In New York it's also a landlord's market, said Joe Gresh, senior sales associate for Bellmarc Realty, a residential brokerage in Manhattan.

"The market is tight and there's very little availability -- I would say rents have been moving up 20% on average over the last three years," Gresh said.

Non-rent stabilized apartment dwellers are seeing big increases in neighborhoods that are being gentrified, he said.

Gresh described one client who moved to the bowery -- a less desirable Manhattan neighborhood -- six years ago only to see it become trendy. His landlord raised his rent by 44% for a one-year extension and 60% for a two-year extension, and he's moving out.

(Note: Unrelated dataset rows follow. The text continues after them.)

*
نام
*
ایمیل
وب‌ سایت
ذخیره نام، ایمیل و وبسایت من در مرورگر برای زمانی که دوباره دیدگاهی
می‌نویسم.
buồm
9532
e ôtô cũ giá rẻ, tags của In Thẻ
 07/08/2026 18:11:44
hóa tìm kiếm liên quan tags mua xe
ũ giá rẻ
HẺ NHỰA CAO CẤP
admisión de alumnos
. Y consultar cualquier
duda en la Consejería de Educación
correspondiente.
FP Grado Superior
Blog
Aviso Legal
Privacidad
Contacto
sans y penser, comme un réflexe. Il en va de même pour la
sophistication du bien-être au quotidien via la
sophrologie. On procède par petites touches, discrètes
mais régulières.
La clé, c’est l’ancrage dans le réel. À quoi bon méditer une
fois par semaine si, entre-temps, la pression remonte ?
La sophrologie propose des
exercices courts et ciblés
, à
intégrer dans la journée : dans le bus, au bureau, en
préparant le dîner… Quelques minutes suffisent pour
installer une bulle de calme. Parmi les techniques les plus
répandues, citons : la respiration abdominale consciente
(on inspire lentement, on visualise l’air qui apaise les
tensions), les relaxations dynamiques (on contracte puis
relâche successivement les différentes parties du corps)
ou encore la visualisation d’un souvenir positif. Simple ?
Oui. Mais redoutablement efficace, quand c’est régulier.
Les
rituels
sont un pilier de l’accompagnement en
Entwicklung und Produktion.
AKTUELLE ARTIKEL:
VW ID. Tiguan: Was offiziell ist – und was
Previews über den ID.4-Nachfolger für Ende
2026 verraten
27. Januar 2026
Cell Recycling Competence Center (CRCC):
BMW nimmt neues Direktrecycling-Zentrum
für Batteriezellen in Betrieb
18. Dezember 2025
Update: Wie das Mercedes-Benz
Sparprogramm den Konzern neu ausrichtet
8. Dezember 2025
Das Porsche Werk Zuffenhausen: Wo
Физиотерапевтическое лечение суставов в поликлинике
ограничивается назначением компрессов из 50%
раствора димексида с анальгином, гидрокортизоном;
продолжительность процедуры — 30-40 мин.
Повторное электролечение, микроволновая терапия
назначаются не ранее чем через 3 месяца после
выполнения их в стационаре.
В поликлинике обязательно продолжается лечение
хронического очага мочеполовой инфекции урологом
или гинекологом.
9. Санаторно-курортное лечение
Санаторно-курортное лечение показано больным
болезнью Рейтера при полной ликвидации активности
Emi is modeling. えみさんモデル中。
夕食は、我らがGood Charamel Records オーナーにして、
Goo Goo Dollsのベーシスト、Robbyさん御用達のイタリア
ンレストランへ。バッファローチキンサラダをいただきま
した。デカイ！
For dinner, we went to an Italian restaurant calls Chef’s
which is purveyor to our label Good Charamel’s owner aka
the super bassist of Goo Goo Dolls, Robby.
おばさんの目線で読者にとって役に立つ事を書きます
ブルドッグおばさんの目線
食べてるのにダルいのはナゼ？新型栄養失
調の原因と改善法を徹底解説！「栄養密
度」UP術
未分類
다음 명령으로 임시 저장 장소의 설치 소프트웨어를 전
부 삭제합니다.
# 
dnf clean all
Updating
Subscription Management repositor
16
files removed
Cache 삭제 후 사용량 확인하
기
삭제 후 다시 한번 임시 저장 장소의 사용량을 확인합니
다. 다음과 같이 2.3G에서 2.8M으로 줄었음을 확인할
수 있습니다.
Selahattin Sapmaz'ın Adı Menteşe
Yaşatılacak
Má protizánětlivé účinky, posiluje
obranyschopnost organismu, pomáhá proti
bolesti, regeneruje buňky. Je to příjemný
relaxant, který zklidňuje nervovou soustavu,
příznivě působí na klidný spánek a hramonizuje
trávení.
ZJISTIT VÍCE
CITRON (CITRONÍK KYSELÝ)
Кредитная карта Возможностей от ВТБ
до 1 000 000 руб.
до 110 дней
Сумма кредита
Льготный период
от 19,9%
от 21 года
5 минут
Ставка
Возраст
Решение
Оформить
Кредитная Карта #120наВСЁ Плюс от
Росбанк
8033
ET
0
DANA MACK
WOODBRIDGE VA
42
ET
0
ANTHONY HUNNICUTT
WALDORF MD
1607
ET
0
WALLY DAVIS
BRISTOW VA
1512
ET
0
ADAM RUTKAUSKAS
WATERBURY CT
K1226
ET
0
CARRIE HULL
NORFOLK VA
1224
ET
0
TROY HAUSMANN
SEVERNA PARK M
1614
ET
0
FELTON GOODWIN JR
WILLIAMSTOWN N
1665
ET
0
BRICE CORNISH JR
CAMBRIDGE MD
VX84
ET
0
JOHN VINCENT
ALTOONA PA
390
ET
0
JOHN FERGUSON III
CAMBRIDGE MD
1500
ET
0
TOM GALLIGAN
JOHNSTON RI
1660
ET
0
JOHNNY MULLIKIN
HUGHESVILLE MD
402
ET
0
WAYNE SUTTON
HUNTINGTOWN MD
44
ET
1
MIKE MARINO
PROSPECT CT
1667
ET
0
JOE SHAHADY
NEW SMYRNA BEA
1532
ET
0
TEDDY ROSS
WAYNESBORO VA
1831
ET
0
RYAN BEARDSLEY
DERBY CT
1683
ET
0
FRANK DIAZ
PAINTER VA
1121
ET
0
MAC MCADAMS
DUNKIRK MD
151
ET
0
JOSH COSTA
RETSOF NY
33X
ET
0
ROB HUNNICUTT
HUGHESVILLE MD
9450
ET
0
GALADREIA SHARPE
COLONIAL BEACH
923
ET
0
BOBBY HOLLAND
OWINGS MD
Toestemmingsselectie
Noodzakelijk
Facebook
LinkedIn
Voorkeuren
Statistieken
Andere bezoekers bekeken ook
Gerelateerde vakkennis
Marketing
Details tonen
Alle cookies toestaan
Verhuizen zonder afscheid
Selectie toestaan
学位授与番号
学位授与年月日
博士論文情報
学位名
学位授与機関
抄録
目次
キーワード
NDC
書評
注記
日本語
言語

"A non-rent stabilized tenant only has to worry if he's got an undervalued apartment," he said. "Even so, if you're a good tenant, the landlord isn't likely to charge you the market rate."

Gresh said the big jumps began three years ago -- when he began to see certain properties, "tenement-style walkups," that were unsalable become respectable.

"I think it has lot to do with some TV shows that show young people living in these apartment," Gresh said. "People now find it charming. I call it urban-decay chic."

The Labor Department is scheduled to release August CPI data Wednesday at 8:30 a.m. EDT. July CPI rose 0.3% after being unchanged in June.

Editor's Note: Reality Check stories survey sentiment among business people and their trade associations. They are intended to complement and anticipate economic data and to provide a sounding into specific sectors of the U.S. economy.

>>>Posted as follow-up to discussion on inflation and housing.